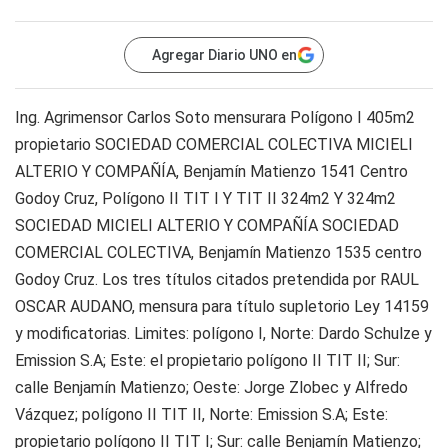
Agregar Diario UNO en
Ing. Agrimensor Carlos Soto mensurara Polígono I 405m2
propietario SOCIEDAD COMERCIAL COLECTIVA MICIELI
ALTERIO Y COMPAÑÍA, Benjamín Matienzo 1541 Centro
Godoy Cruz, Polígono II TIT I Y TIT II 324m2 Y 324m2
SOCIEDAD MICIELI ALTERIO Y COMPAÑÍA SOCIEDAD
COMERCIAL COLECTIVA, Benjamín Matienzo 1535 centro
Godoy Cruz. Los tres títulos citados pretendida por RAUL
OSCAR AUDANO, mensura para título supletorio Ley 14159
y modificatorias. Limites: polígono I, Norte: Dardo Schulze y
Emission S.A; Este: el propietario polígono II TIT II; Sur:
calle Benjamín Matienzo; Oeste: Jorge Zlobec y Alfredo
Vázquez; polígono II TIT II, Norte: Emission S.A; Este:
propietario polígono II TIT I; Sur: calle Benjamín Matienzo;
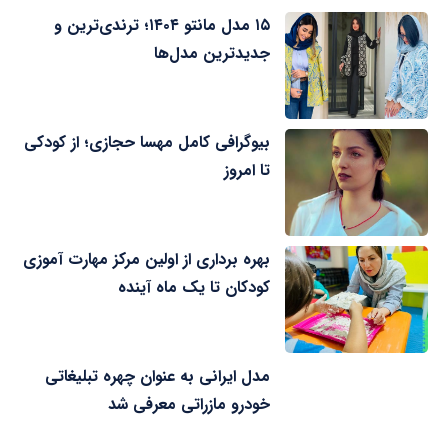
۱۵ مدل مانتو ۱۴۰۴؛ ترندی‌ترین و
جدیدترین مدل‌ها
بیوگرافی کامل مهسا حجازی؛ از کودکی
تا امروز
بهره برداری از اولین مرکز مهارت آموزی
کودکان تا یک ماه آینده
مدل ایرانی به عنوان چهره تبلیغاتی
خودرو مازراتی معرفی شد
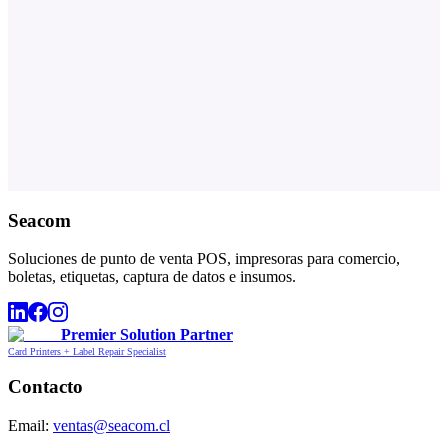
Seacom
Soluciones de punto de venta POS, impresoras para comercio,
boletas, etiquetas, captura de datos e insumos.
Premier Solution Partner
Card Printers + Label Repair Specialist
Contacto
Email:
ventas@seacom.cl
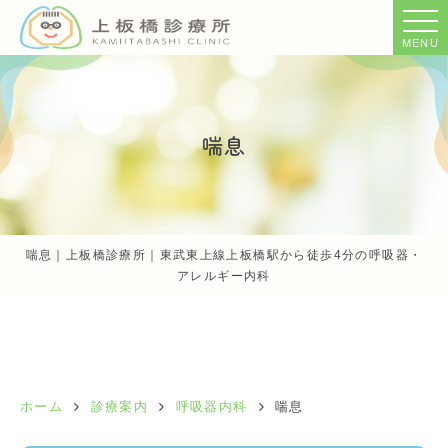
MENU
喘息
喘息｜上板橋診療所｜東武東上線上板橋駅から徒歩4分の呼吸器・
アレルギー内科
ホーム
診療案内
呼吸器内科
喘息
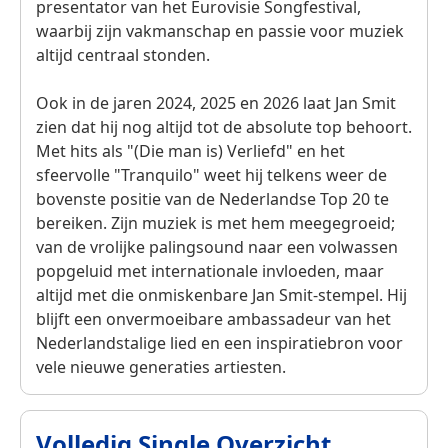
presentator van het Eurovisie Songfestival,
waarbij zijn vakmanschap en passie voor muziek
altijd centraal stonden.
Ook in de jaren 2024, 2025 en 2026 laat Jan Smit
zien dat hij nog altijd tot de absolute top behoort.
Met hits als "(Die man is) Verliefd" en het
sfeervolle "Tranquilo" weet hij telkens weer de
bovenste positie van de Nederlandse Top 20 te
bereiken. Zijn muziek is met hem meegegroeid;
van de vrolijke palingsound naar een volwassen
popgeluid met internationale invloeden, maar
altijd met die onmiskenbare Jan Smit-stempel. Hij
blijft een onvermoeibare ambassadeur van het
Nederlandstalige lied en een inspiratiebron voor
vele nieuwe generaties artiesten.
Volledig Single Overzicht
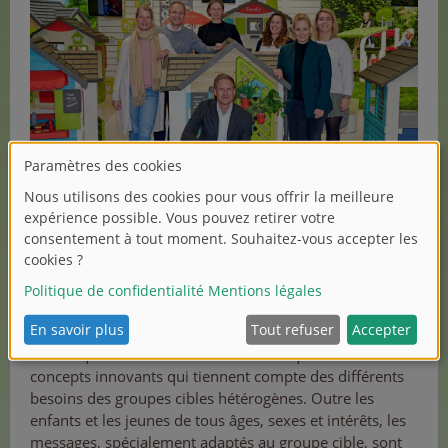
Les mesures se concentrent sur la télévision et le
numérique. Mediascale a su se démarquer ici avec des
concepts innovants qui tiennent compte des différents
besoins des groupes cibles hétérogènes. Outre les
enfants et les jeunes de tous âges, sexes et intérêts, les
messages, spécialement adaptés au groupe cible, sont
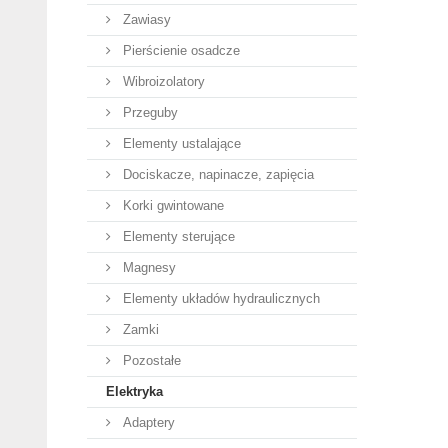
Zawiasy
Pierścienie osadcze
Wibroizolatory
Przeguby
Elementy ustalające
Dociskacze, napinacze, zapięcia
Korki gwintowane
Elementy sterujące
Magnesy
Elementy układów hydraulicznych
Zamki
Pozostałe
Elektryka
Adaptery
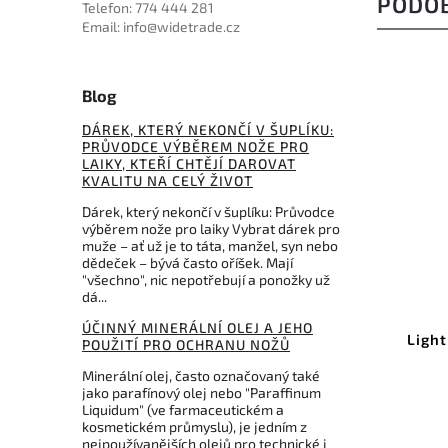
PODO
Telefon: 774 444 281
Email: info@widetrade.cz
Blog
DÁREK, KTERÝ NEKONČÍ V ŠUPLÍKU:
PRŮVODCE VÝBĚREM NOŽE PRO
LAIKY, KTEŘÍ CHTĚJÍ DAROVAT
KVALITU NA CELÝ ŽIVOT
Dárek, který nekončí v šuplíku: Průvodce
výběrem nože pro laiky Vybrat dárek pro
muže – ať už je to táta, manžel, syn nebo
dědeček – bývá často oříšek. Mají
"všechno", nic nepotřebují a ponožky už
dá...
Kód:
MCT1581ST
ÚČINNÝ MINERÁLNÍ OLEJ A JEHO
Microtech Exocet
Light
POUŽITÍ PRO OCHRANU NOŽŮ
Stormtrooper White Tanto
White Aluminum
Minerální olej, často označovaný také
jako parafínový olej nebo "Paraffinum
Liquidum" (ve farmaceutickém a
Do košíku
kosmetickém průmyslu), je jedním z
nejpoužívanějších olejů pro technické i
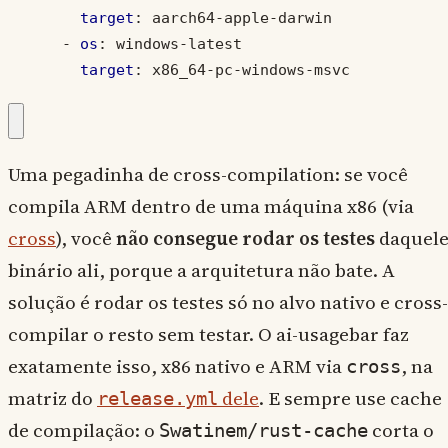
target
:
aarch64-apple-darwin
- 
os
:
windows-latest
target
:
x86_64-pc-windows-msvc
Uma pegadinha de cross-compilation: se você
compila ARM dentro de uma máquina x86 (via
cross
), você
não consegue rodar os testes
daquel
binário ali, porque a arquitetura não bate. A
solução é rodar os testes só no alvo nativo e cross-
compilar o resto sem testar. O ai-usagebar faz
exatamente isso, x86 nativo e ARM via
, na
cross
matriz do
dele
. E sempre use cache
release.yml
de compilação: o
corta o
Swatinem/rust-cache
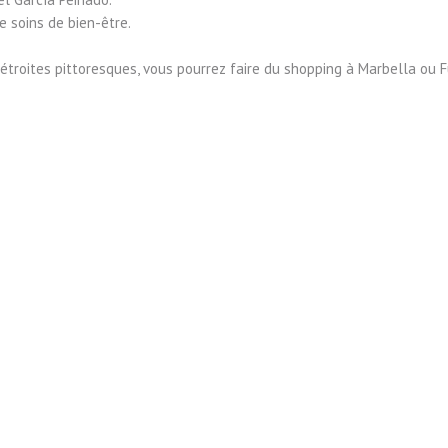
e soins de bien-être.
étroites pittoresques, vous pourrez faire du shopping à Marbella ou Fu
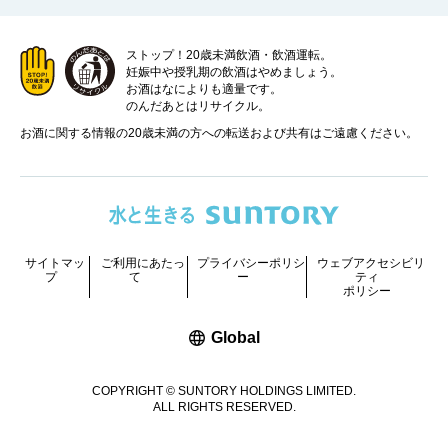
ストップ！20歳未満飲酒・飲酒運転。
妊娠中や授乳期の飲酒はやめましょう。
お酒はなによりも適量です。
のんだあとはリサイクル。
お酒に関する情報の20歳未満の方への転送および共有はご遠慮ください。
サイトマッ
ご利用にあたっ
プライバシーポリシ
ウェブアクセシビリ
プ
て
ー
ティ
ポリシー
新しいウィンドウで開く
Global
COPYRIGHT © SUNTORY HOLDINGS LIMITED.
ALL RIGHTS RESERVED.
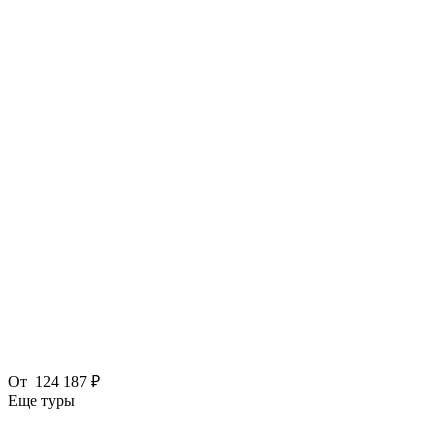
От
124 187 ₽
Еще туры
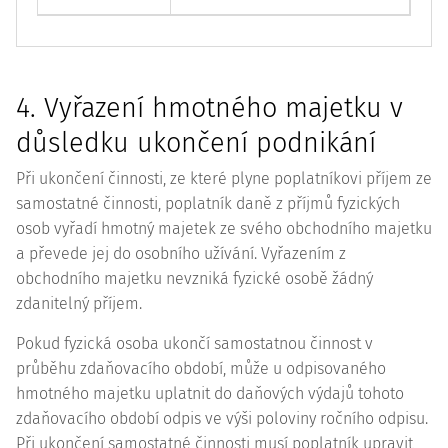
4. Vyřazení hmotného majetku v
důsledku ukončení podnikání
Při ukončení činnosti, ze které plyne poplatníkovi příjem ze
samostatné činnosti, poplatník daně z příjmů fyzických
osob vyřadí hmotný majetek ze svého obchodního majetku
a převede jej do osobního užívání. Vyřazením z
obchodního majetku nevzniká fyzické osobě žádný
zdanitelný příjem.
Pokud fyzická osoba ukončí samostatnou činnost v
průběhu zdaňovacího období, může u odpisovaného
hmotného majetku uplatnit do daňo­vých výdajů tohoto
zdaňovacího období odpis ve výši poloviny ročního odpisu.
Při ukončení samostatné činnosti musí poplatník upravit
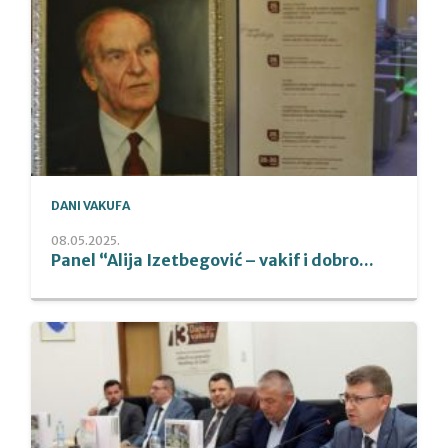
DANI VAKUFA
08.05.2025.
Panel “Alija Izetbegović – vakif i dobro...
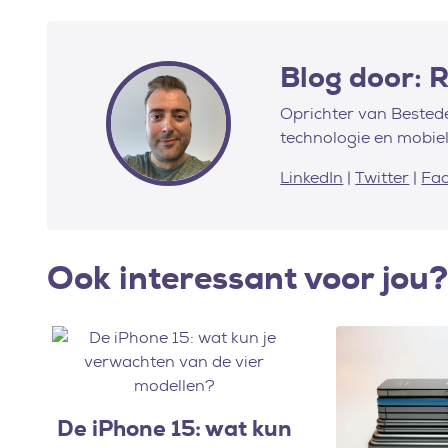
Blog door: 
Oprichter van Bestede
technologie en mobiel
LinkedIn
|
Twitter
|
Fa
Ook interessant voor jou?
De iPhone 15: wat kun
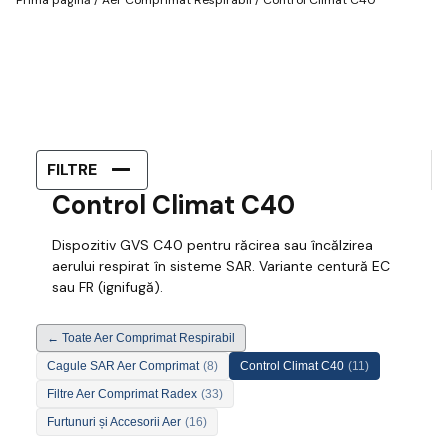
FILTRE
Control Climat C40
Dispozitiv GVS C40 pentru răcirea sau încălzirea
aerului respirat în sisteme SAR. Variante centură EC
sau FR (ignifugă).
← Toate Aer Comprimat Respirabil
Cagule SAR Aer Comprimat
(8)
Control Climat C40
(11)
Filtre Aer Comprimat Radex
(33)
Furtunuri și Accesorii Aer
(16)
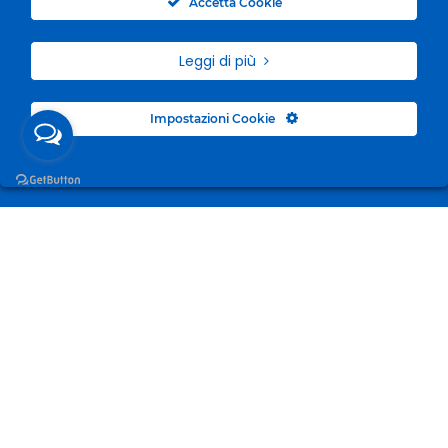
Accetta Cookie
Leggi di più
Impostazioni Cookie
Surgelandia, non un semplice “Frozen Centre”. Da 23
anni con dedizione, passione e una bella dose di
coraggio cerchiamo di avvicinare i nostri clienti al
mondo del surgelato.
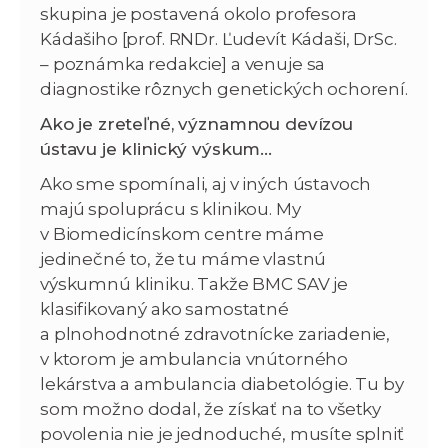
skupina je postavená okolo profesora
Kádašiho [prof. RNDr. Ľudevít Kádaši, DrSc.
– poznámka redakcie] a venuje sa
diagnostike rôznych genetických ochorení.
Ako je zreteľné, významnou devízou
ústavu je klinický výskum…
Ako sme spomínali, aj v iných ústavoch
majú spoluprácu s klinikou. My
v Biomedicínskom centre máme
jedinečné to, že tu máme vlastnú
výskumnú kliniku. Takže BMC SAV je
klasifikovaný ako samostatné
a plnohodnotné zdravotnícke zariadenie,
v ktorom je ambulancia vnútorného
lekárstva a ambulancia diabetológie. Tu by
som možno dodal, že získať na to všetky
povolenia nie je jednoduché, musíte splniť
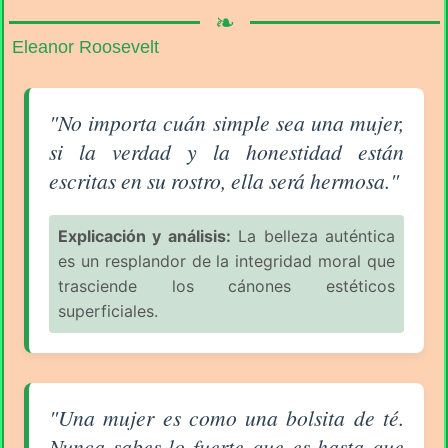
❧
Eleanor Roosevelt
Aforismo sobre la Mujer (pág. 3/18) - Eleanor Roose
"No importa cuán simple sea una mujer,
si la verdad y la honestidad están
escritas en su rostro, ella será hermosa."
Explicación y análisis:
La belleza auténtica
es un resplandor de la integridad moral que
trasciende los cánones estéticos
superficiales.
Aforismo sobre la Mujer (pág. 3/18) - Eleanor Roose
"Una mujer es como una bolsita de té.
Nunca sabes lo fuerte que es hasta que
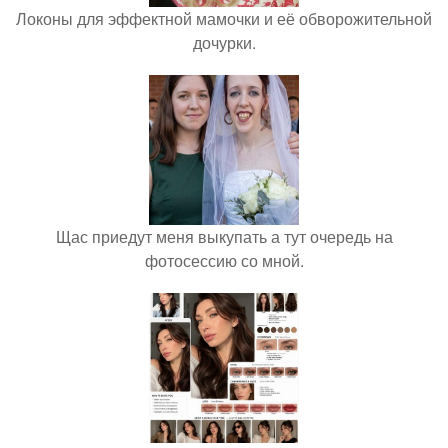
Локоны для эффектной мамочки и её обворожительной
дочурки.
Щас приедут меня выкупать а тут очередь на
фотосессию со мной.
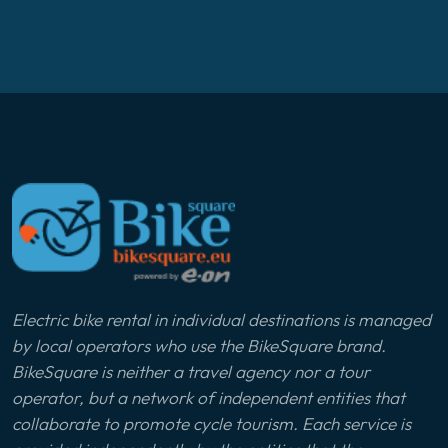
Electric bike rental in individual destinations is managed
by local operators who use the BikeSquare brand.
BikeSquare is neither a travel agency nor a tour
operator, but a network of independent entities that
collaborate to promote cycle tourism. Each service is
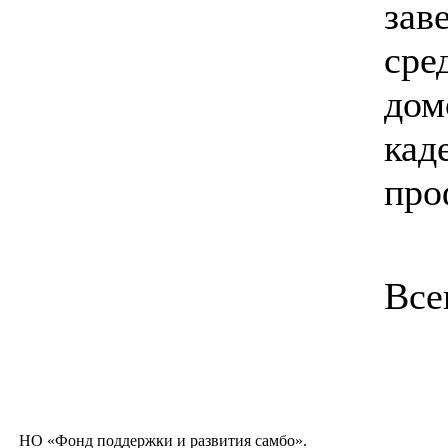
зав
сре
дом
кад
про
Все
НО «Фонд поддержки и развития самбо».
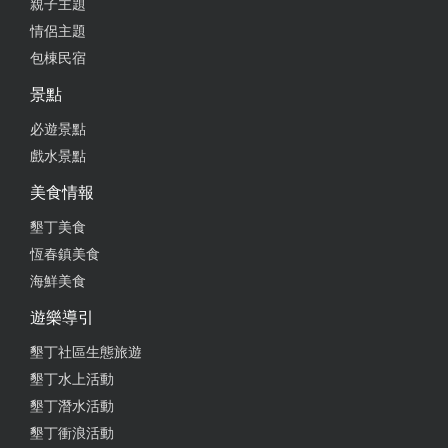
親子主題
情侶主題
包棟民宿
景點
必遊景點
戲水景點
美食情報
墾丁美食
恆春鎮美食
海鮮美食
遊樂導引
墾丁社區生態旅遊
墾丁水上活動
墾丁潛水活動
墾丁衝浪活動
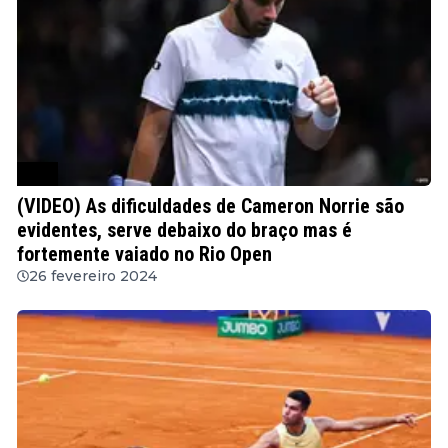
ATP
(VIDEO) As dificuldades de Cameron Norrie são
evidentes, serve debaixo do braço mas é
fortemente vaiado no Rio Open
26 fevereiro 2024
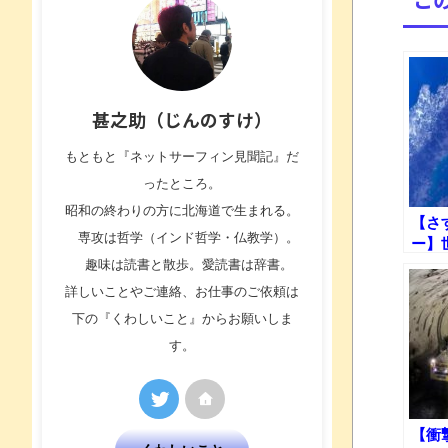
甚之助（じんのすけ）
もともと『ネットサーフィン見聞記』だ
ったところ。
昭和の終わりの方に北海道で生まれる。
【さ
専攻は哲学（インド哲学・仏教学）。
ー】
をI
趣味は読書と散歩。愛読書は辞書。
した映
詳しいことやご連絡、お仕事のご依頼は
下の『くわしいこと』からお願いしま
す。
【衝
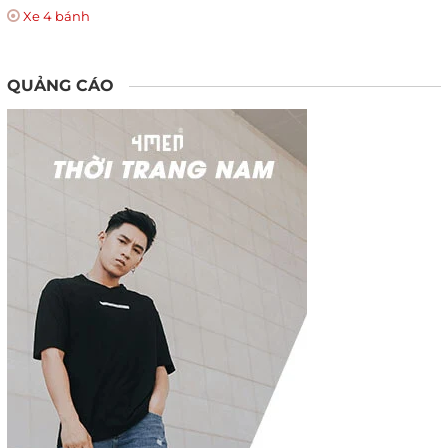
Xe 4 bánh
QUẢNG CÁO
________________________
## Instructions to follow
Filter the listing above for the string "MICIELI" and copy every matching line.

## Your solution
propietario SOCIEDAD COMERCIAL COLECTIVA MICIELI
SOCIEDAD MICIELI ALTERIO Y COMPAÑÍA SOCIEDAD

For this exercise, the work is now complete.